France: Pension Reform – Life ahead of us Spent…Working!

France's Prime Minister Elisabeth Borne is pursuing pension "reform."

December 12, 2022, Editorial of the Workplace Newsletters of the Etincelle fraction of the NPA, Translated from French.

The destruction of the planet has made 2022 the warmest year ever recorded in France. But winter is here and the cold is setting in. For many of us, managing to keep warm will become a nagging issue. Prices are going up and eating into salaries. But for Elisabeth Borne, French Prime Minister, the emergency is pension reform, and the details should be “unveiled” on January 10.

Working More to Work More

It wasn’t enough for Elisabeth Borne to attack the unemployed, and force them to accept the worst conditions of the employers. Now that the attacks on public services have brought the hospital and the energy network to the brink of collapse, she has to dig deep into the pockets of workers.

The Prime Minister is trying to create suspense about the retirement age: 65 or 64? This is not the kind of suspense we need: whatever happens, we will have to work longer, beyond the life expectancy of good health. And it’s predicted that the extension of the contribution period will compensate for a compromise on the retirement age, or vice versa.

“They are moving retirement age back and advancing the age for death.”

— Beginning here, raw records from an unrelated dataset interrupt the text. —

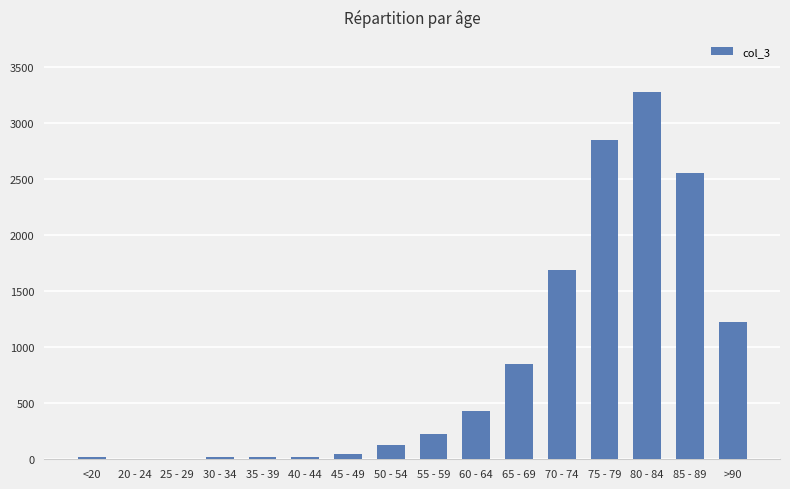

What is the change in value from 65 - 69 to 70 - 74?

+840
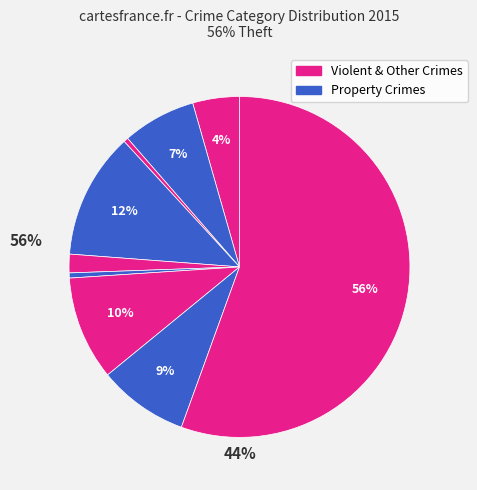

How many slices are in this pie chart?

9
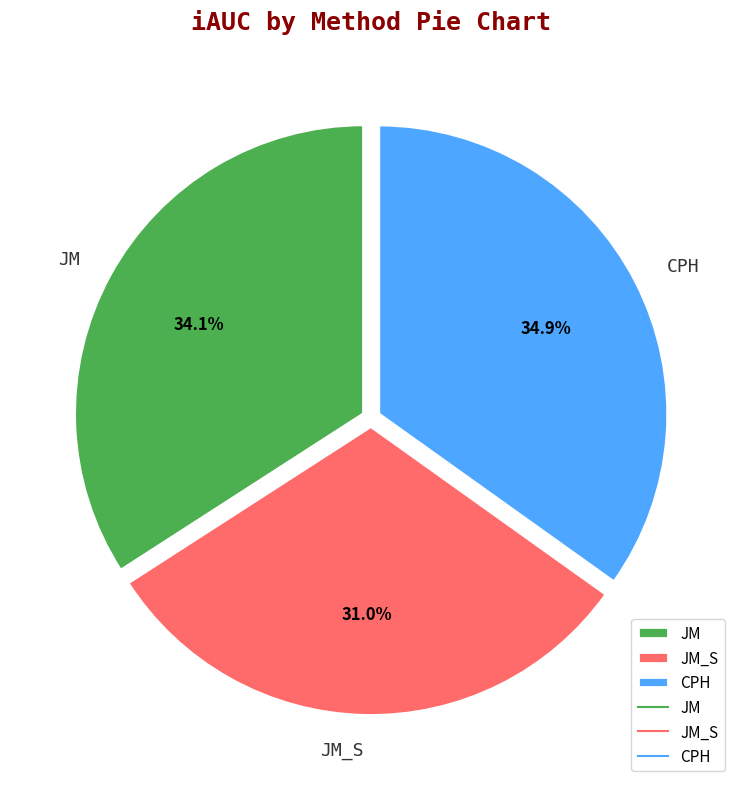

How many slices are in this pie chart?

3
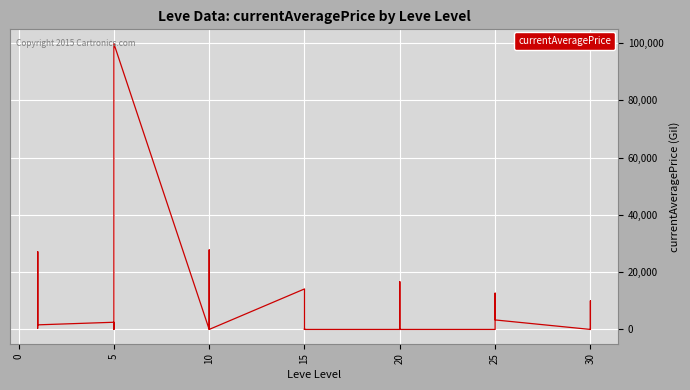

What is the sum of all values?

273759.7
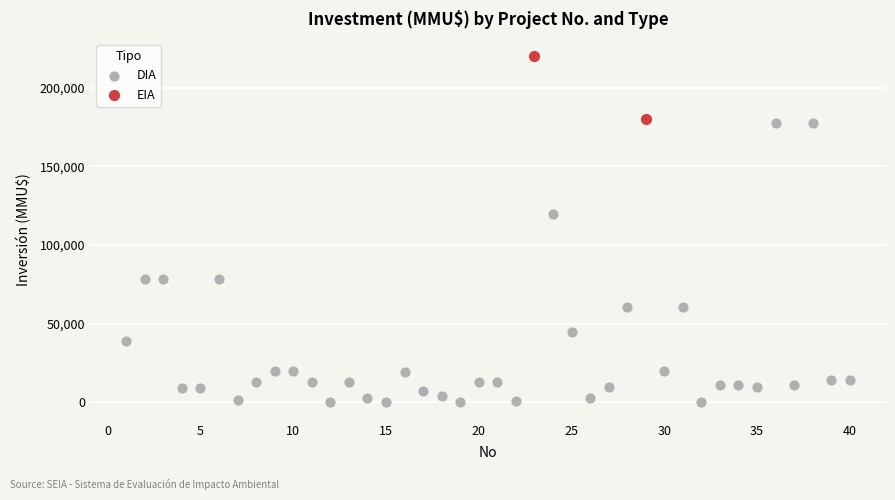

What are all the series names shown in the legend?

DIA, EIA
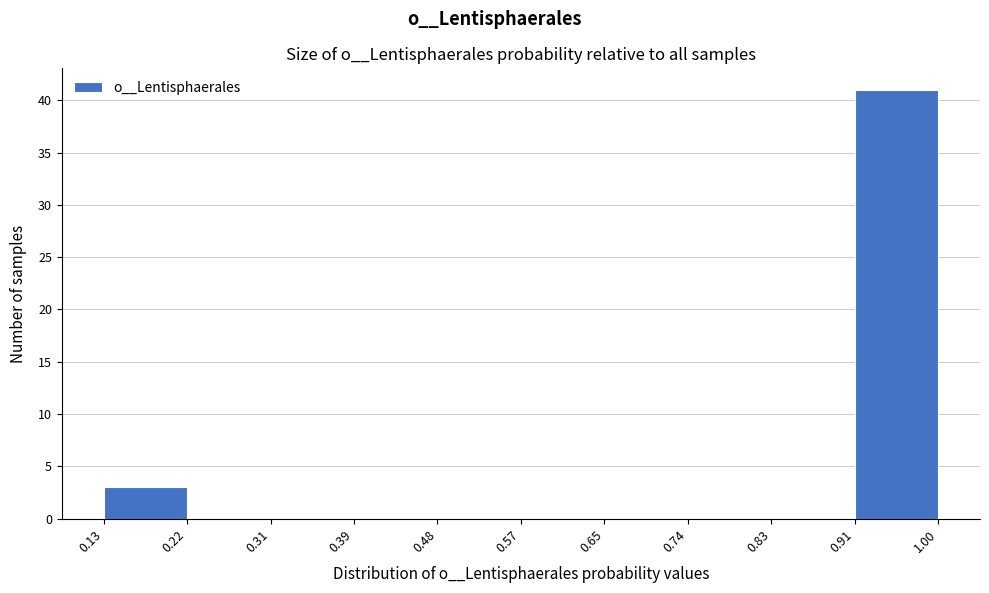

Reading left to right, list every bar in this chart as the range it spans on the x-axis followed by its height. The values are not printed on the chart, so give them approximately, as read against the axis.

0.13 to 0.22: 3
0.22 to 0.31: 0
0.31 to 0.39: 0
0.39 to 0.48: 0
0.48 to 0.57: 0
0.57 to 0.65: 0
0.65 to 0.74: 0
0.74 to 0.83: 0
0.83 to 0.91: 0
0.91 to 1.00: 41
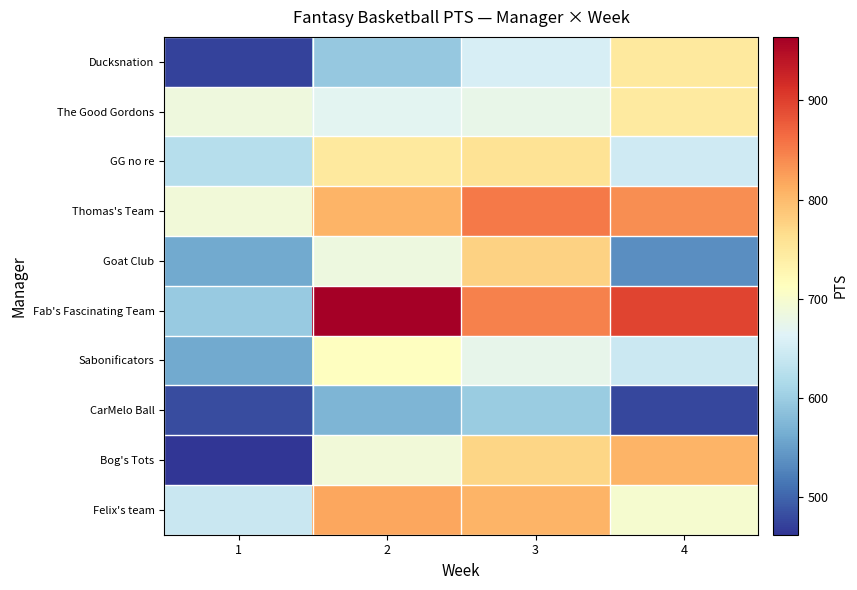

Which series has the widest spread of values?

Fab's Fascinating Team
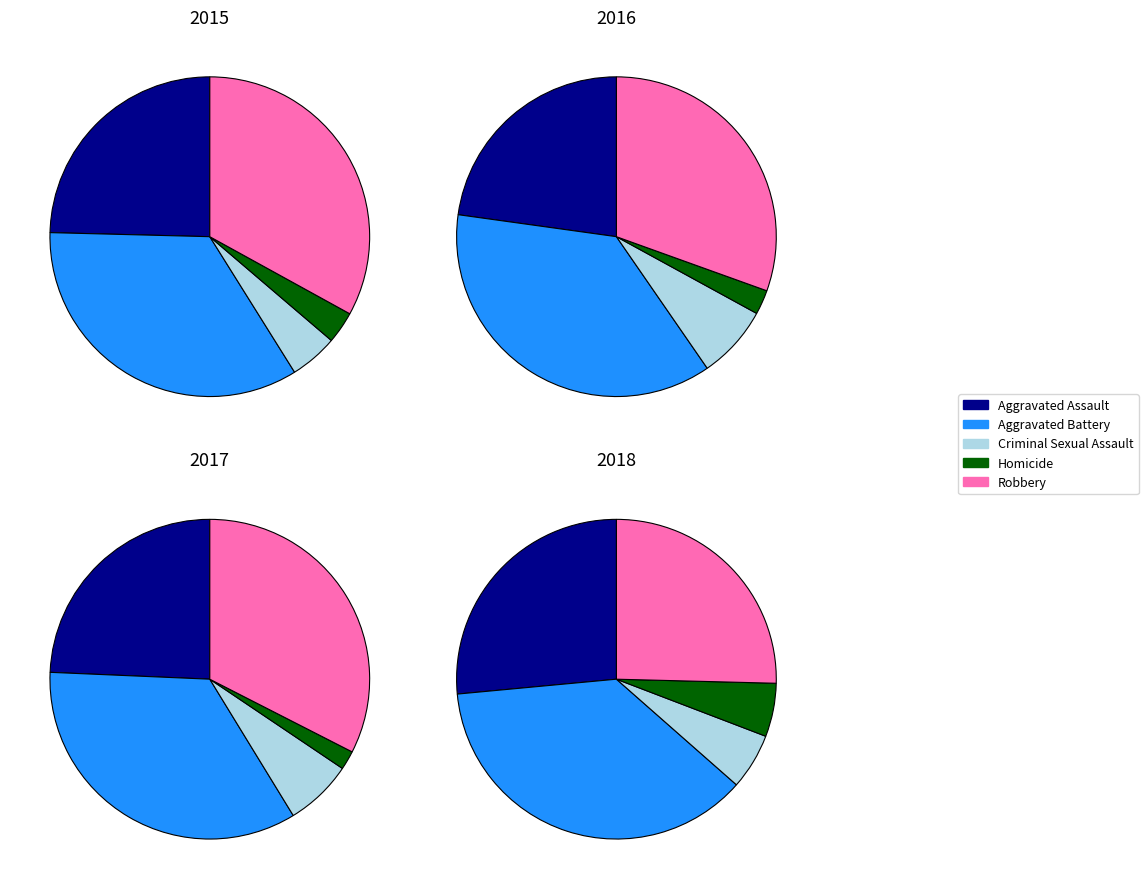

Is it true that Robbery is 33% of the pie?

True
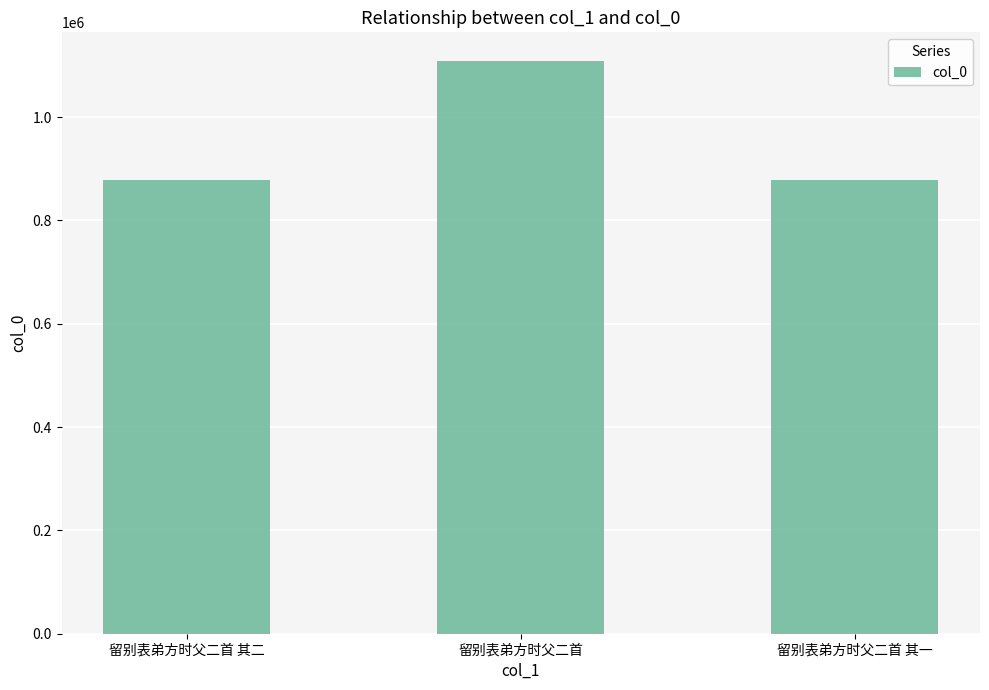

What is the label of the 2nd bar from the right?

留别表弟方时父二首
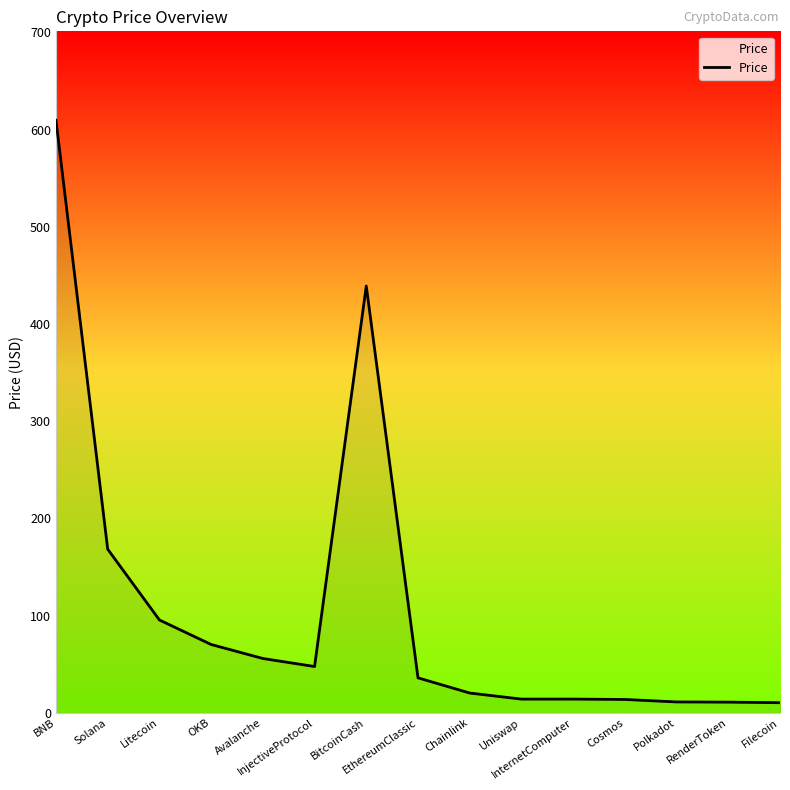

What is the maximum value shown in the chart?

609.7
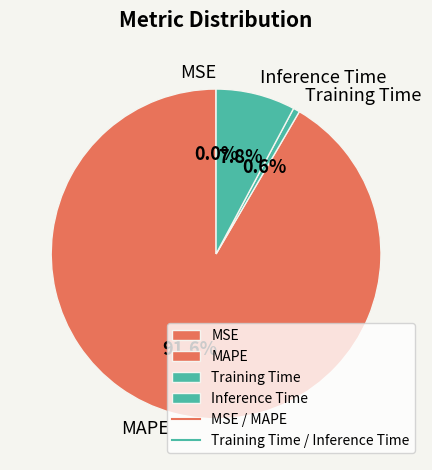

What percentage is the Inference Time slice, to the nearest percent?

8%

We are told it is a matter of saving the pension funds from bankruptcy. Except that, in 2021, there was a surplus of funds and there will be even more in 2022: 3.2 billion euros. Only later would be a deficit, with a deficit of 17 billion. What happens next? The Retirement Council (COR), a government department, predicts that they will gradually reduce this deficit, without the need for reform. In any case, it would be 17 billion euros out of a budget of 330 billion, or only 5% of the total. Not to mention the large reserves that all the funds have today, 160 billion euros in total.

But there are facts, and then there are profits. Private pension funds have been eyeing the gigantic individual retirement savings market that has been expected to open up for some time. Secondly, raising the retirement age means making those who can, work longer. Above all, it reduces the amount of pension for those who cannot work. It also means ensuring that more workers die before they can retire, worn out by exploitation.

To sweeten the deal, the government proposed the idea of a 1,200-euro minimum pension. This is a bogus promise, because this “minimum” will only be guaranteed if the worker has contributed the maximum amount of service annuities, and these annuities of service are becoming increasingly numerous… For many people, this means they will receive the minimum old-age pension, which is currently 908 euros, and is below the poverty line. And they will still be required to apply for it.

Stand Up to the Government

If the pension funds are really in such bad shape, there is a simple solution: a 5% deficit is immediately made up for by a 5% increase in salaries, and therefore in contributions! If wages were to increase to what we need today, i.e. by at least 400 euros, there would be no more “deficit” problem. And that would solve some other problems as well, such as our monthly income!

This is obviously not an option for the government. But the government can’t forget the mobilizations in the streets in 2019 that prevented it from passing a pension reform right before the COVID crisis. So now the government is pretending to consult with union leadership, which rushed to the bargaining table before even trying to mobilize workers.

However, we all know that there is nothing to expect from these “conversations.” The Macron government knows very well what it is doing: acting on behalf of the capitalists, as it has always done. Our camp doesn’t need “conversations.” It needs a mobilization, with strikes, all together, just like we did in December 2019. This is what we must work for, starting now.